In the above embodiment, the present invention is applied to the steering shaft 10. However, the present invention relates to an exterior shaft having a hole having a non-circular cross-section, and an axial shaft having a hole having a non-circular cross-section. An interior shaft having a shaft portion fitted so as to be slidable and capable of transmitting torque, and a part of the shaft portion of the interior shaft interposed between the fitting portions of these two shafts having a non-circular cross section of the exterior shaft. The present invention can be similarly implemented as long as the rotary shaft has an elastic body pressed against a part of the hole, and is not limited to the above embodiment.

In the above embodiment, the wire spring 1
3 was integrally mounted on the interior shaft 12 so as to be axially immovable, but the shape of the wire spring 13 was changed so that the wire spring (elastic body) was integrally mounted on the exterior shaft without being axially movable. It is also possible to carry out.

[Brief description of the drawings]

FIG. 1 is a longitudinal sectional front view of an essential part showing an embodiment of a coupling structure of a rotating shaft according to the present invention.

FIG. 2 is a sectional view taken along line AA of FIG.

FIG. 3 is an enlarged sectional view of a portion B in FIG. 2;

[Explanation of symbols]

10 ... steering shaft (rotating shaft), 11 ...
Exterior shaft, 11a: spline-formed hole with a substantially circular cross section, 11b: accommodation groove, 12: interior shaft, 12a
... A shaft portion having a non-circular cross-section to be spline-fitted, 12b... Accommodation groove, 12c, 12d... Mounting hole, 13... Wire spring (elastic body), 13a. Tapered surface, S12: Tapered surface.

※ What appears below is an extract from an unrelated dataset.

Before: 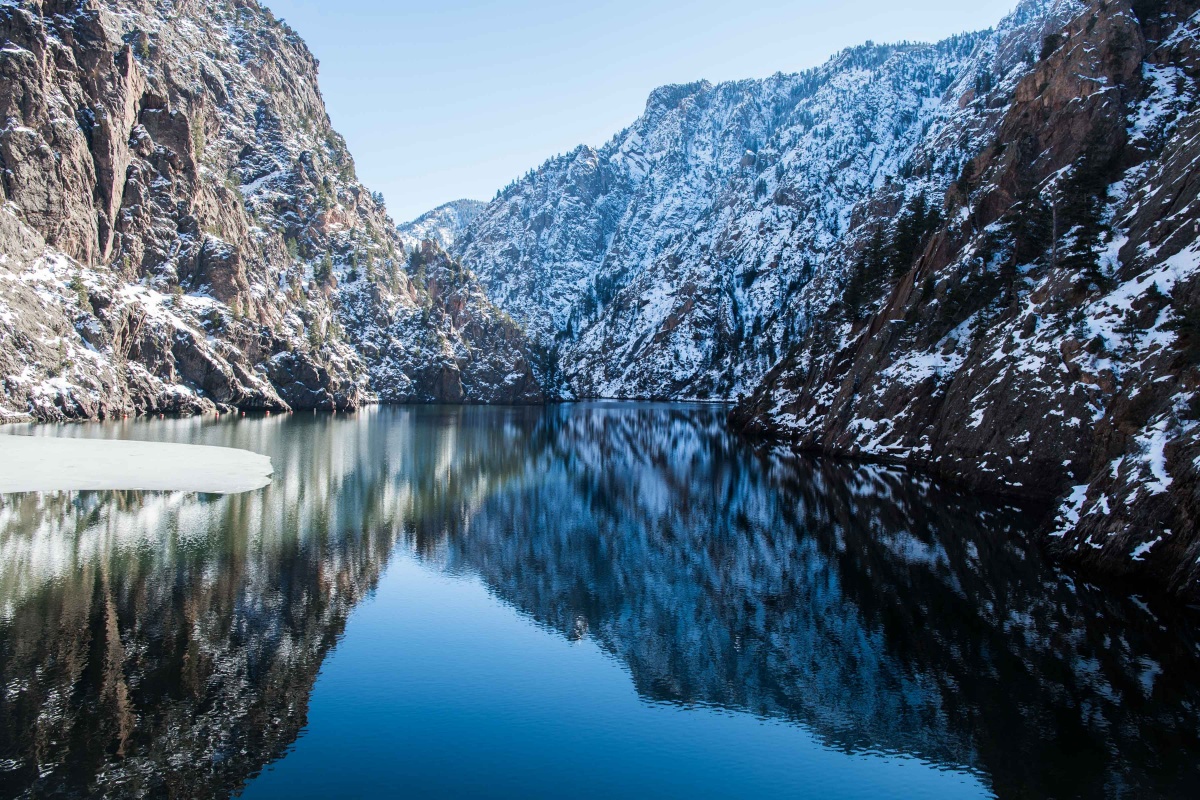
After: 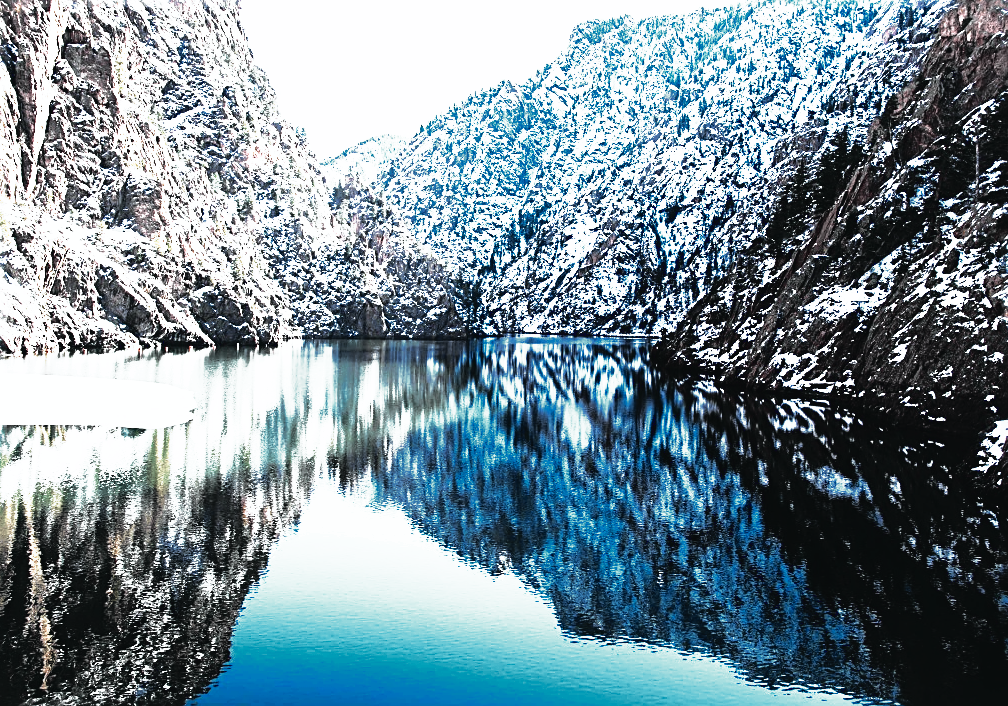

 ──────────────────────────────────────────────────の Continuing on the front page (72) Inventor Nobuyuki Higashi 12 Aisin Light Metal Co., Ltd. at 12 Nagoe, Shinminato City, Toyama Pref. Inside

Claims (3)

[Claims] 1. An exterior shaft having a hole having a non-circular cross section, and an interior shaft having a shaft fitted into the hole having a non-circular cross section so as to be slidable in the axial direction and capable of transmitting torque. An elastic body interposed between the fitting portions of these two shafts and elastically pressing a part of the shaft part of the interior shaft to a part of the hole having a non-circular cross-section of the exterior shaft. An elastic body is attached to one of the shafts so as to be immovable in the axial direction, and frictionally engages with the other shaft to apply radial and rotational urging forces to the interior shaft and the exterior shaft, respectively. A rotating shaft coupling structure that has been adopted. 2. The elastic body is integrally attached to the interior shaft so as to be axially immovable and partly formed in a tapered portion formed in a hole of the exterior shaft and expanding inward in a radial direction. A single wire spring which resiliently engages with the other portion and which resiliently engages with a tapered portion which is formed on the shaft portion of the interior shaft and expands radially outward at the other part. 2. The connecting structure for a rotating shaft according to claim 1, wherein the connecting structure is provided. 3. The connecting structure of a rotary shaft according to claim 1, wherein the fitting of the two shafts is a spline fitting.